Tougher penalties proposed
A Bill proposing tougher penalties for the illegal manufacture and storage of fireworks will be moved in Parliament early next week. The penalty for unlicensed manufacture of fireworks, for instance, will go up from a petty fine of between €76 and €465...
A Bill proposing tougher penalties for the illegal manufacture and storage of fireworks will be moved in Parliament early next week.
The penalty for unlicensed manufacture of fireworks, for instance, will go up from a petty fine of between €76 and €465 and a maximum of six months' imprisonment to a fine of between €2,500 and €25,000 and imprisonment ranging from two to five years.
The proposals seek to amend the archaic 1937 Explosives Ordinance, which has seen little change since being enacted despite the fact that the industry and fireworks manufacturing techniques have evolved beyond comparison.

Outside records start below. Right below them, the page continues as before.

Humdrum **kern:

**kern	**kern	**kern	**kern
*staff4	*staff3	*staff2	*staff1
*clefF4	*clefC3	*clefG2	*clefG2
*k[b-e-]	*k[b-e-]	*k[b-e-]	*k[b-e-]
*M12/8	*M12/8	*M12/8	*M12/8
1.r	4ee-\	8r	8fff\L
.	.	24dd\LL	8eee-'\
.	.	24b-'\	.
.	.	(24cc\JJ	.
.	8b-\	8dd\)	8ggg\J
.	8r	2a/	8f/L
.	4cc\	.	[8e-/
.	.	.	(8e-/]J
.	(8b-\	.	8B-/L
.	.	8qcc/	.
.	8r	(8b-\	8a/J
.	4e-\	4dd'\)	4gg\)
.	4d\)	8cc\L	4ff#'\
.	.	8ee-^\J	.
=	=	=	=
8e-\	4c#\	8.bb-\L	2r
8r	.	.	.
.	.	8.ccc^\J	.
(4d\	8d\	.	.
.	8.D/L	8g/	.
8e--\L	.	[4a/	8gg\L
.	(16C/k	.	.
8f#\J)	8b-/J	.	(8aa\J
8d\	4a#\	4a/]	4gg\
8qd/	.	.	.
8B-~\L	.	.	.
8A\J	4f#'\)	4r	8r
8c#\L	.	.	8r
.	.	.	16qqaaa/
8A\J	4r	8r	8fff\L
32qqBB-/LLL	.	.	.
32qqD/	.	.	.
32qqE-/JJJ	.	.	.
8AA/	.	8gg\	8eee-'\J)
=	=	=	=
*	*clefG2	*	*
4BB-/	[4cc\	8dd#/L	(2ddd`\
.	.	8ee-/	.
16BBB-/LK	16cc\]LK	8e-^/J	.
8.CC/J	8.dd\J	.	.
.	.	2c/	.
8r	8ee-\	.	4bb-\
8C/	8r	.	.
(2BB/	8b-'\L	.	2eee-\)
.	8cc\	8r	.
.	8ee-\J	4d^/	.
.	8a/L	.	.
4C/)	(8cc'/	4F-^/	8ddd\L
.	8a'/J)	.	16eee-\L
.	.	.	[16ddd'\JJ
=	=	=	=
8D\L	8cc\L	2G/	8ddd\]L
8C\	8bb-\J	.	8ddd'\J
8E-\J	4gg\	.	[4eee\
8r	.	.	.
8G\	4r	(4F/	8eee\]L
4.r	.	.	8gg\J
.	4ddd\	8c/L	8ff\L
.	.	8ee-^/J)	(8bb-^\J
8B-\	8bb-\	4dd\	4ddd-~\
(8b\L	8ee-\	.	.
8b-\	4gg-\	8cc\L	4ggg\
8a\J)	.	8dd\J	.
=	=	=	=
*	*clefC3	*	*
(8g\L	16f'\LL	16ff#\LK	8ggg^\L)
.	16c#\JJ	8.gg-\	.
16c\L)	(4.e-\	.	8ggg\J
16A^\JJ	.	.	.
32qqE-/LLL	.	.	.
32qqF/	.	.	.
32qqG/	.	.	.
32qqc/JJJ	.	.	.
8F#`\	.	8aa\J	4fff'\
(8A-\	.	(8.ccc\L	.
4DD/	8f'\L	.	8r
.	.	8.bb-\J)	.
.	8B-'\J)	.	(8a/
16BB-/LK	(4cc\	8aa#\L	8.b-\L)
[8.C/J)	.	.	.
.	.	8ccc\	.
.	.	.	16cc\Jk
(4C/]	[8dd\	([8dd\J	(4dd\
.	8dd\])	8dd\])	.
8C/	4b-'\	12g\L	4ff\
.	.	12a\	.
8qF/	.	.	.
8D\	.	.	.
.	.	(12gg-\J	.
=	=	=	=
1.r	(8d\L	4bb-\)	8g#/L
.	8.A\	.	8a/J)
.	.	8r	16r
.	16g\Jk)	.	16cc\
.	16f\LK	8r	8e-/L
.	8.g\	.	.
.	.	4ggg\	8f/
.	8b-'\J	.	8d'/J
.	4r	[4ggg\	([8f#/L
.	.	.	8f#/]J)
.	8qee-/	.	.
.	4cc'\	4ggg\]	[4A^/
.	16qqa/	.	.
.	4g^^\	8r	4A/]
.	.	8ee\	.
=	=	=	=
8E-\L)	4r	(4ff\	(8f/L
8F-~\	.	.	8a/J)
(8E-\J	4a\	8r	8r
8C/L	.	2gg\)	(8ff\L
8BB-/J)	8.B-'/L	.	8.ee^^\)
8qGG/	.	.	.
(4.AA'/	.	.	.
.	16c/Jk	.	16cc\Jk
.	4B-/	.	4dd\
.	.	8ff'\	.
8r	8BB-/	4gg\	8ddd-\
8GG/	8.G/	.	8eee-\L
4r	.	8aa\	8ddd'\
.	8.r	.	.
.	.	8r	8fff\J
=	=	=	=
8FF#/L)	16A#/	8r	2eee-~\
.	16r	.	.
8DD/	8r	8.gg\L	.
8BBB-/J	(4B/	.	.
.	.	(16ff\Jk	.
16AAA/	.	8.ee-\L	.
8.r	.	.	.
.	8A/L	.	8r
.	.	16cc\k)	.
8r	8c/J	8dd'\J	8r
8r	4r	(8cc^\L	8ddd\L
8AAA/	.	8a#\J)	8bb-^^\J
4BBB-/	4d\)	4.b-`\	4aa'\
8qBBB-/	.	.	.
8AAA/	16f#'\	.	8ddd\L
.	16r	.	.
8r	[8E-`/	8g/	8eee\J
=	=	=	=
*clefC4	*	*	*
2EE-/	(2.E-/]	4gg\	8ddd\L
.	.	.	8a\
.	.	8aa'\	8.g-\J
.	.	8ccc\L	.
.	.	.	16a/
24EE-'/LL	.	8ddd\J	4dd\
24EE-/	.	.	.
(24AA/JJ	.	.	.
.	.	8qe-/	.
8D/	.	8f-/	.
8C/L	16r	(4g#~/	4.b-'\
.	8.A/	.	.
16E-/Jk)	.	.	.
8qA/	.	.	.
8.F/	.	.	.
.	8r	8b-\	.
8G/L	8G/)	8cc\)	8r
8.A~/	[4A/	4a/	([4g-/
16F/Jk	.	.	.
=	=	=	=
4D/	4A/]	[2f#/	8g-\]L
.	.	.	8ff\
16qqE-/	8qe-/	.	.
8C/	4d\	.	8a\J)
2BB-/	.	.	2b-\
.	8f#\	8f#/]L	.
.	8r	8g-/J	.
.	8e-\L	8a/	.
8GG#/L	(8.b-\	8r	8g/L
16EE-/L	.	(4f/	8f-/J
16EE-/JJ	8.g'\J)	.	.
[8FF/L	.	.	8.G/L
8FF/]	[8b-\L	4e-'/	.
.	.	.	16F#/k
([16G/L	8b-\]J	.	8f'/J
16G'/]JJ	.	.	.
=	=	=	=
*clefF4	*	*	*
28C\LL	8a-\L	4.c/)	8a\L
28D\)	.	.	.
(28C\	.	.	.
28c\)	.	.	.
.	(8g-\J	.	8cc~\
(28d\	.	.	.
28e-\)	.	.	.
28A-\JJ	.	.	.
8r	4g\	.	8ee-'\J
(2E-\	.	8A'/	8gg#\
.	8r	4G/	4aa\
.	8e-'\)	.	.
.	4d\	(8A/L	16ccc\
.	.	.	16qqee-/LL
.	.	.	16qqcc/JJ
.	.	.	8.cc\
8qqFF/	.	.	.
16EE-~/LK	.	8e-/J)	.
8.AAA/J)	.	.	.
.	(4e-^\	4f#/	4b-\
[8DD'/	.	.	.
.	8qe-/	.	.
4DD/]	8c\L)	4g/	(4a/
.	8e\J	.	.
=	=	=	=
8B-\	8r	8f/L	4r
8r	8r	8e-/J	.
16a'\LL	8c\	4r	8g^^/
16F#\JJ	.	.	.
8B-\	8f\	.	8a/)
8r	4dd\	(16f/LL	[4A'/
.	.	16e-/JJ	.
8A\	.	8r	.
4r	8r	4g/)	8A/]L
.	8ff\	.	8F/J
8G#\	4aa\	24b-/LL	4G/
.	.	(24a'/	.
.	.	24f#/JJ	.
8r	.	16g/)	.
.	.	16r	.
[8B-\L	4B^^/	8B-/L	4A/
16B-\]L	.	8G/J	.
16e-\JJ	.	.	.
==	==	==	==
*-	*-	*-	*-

Besides raising the stakes for rogue enthusiasts, the Bill will also introduce provisions such as allowing the courts to confiscate or suspend the licence attached to a property used for the illegal manufacture of fireworks.
The change will come in tandem with the setting up of an inspection unit which - for the first time - will carry out random checks on fireworks factories across the island. The unit should be up and running within a couple of weeks, in time for the festa season, when factories usually go into overdrive to meet the deadlines.
The changes come as part of a reform promised by the new Home Affairs Minister Carmelo Mifsud Bonnici - who is responsible for the industry - after the latest tragedy in Naxxar, where illegally-stored fireworks exploded in the middle of a residential area killing two people and destroying three homes.
Under the new legislation, anyone caught storing or making fireworks in an unlicensed place will face fines of between €15,000 and €50,000 and imprisonment of six months to two years. The current fine is between €46 and €465.
More significantly, storing or producing fireworks in an unlicensed place will become an aggravating factor in a case of manslaughter or homicide that is the result of an explosion in an illegal factory.
Other significant changes include the barring of probation in cases involving fireworks offences and the court will be empowered to order people found guilty of fireworks offences to pay compensation to potential victims even while criminal proceedings are under way.
The Bill does not deal with the building specifications of fireworks factories or their distance from inhabited area, which is regulated by the 1937 law. However, a commission is soon to be set up, a ministry spokesman told The Sunday Times last week, precisely to make recommendations on these issues.
The law at present lays down minimum distances between factory rooms where explosives are stored, for instance, or between factories and inhabited areas. Such distances were calculated on the amount of explosives held in firework factories in the late 1930s. Since then that amount has grown exponentially, without the factories' structures adapting accordingly.
The Bill should be given a first reading either on Monday or Tuesday.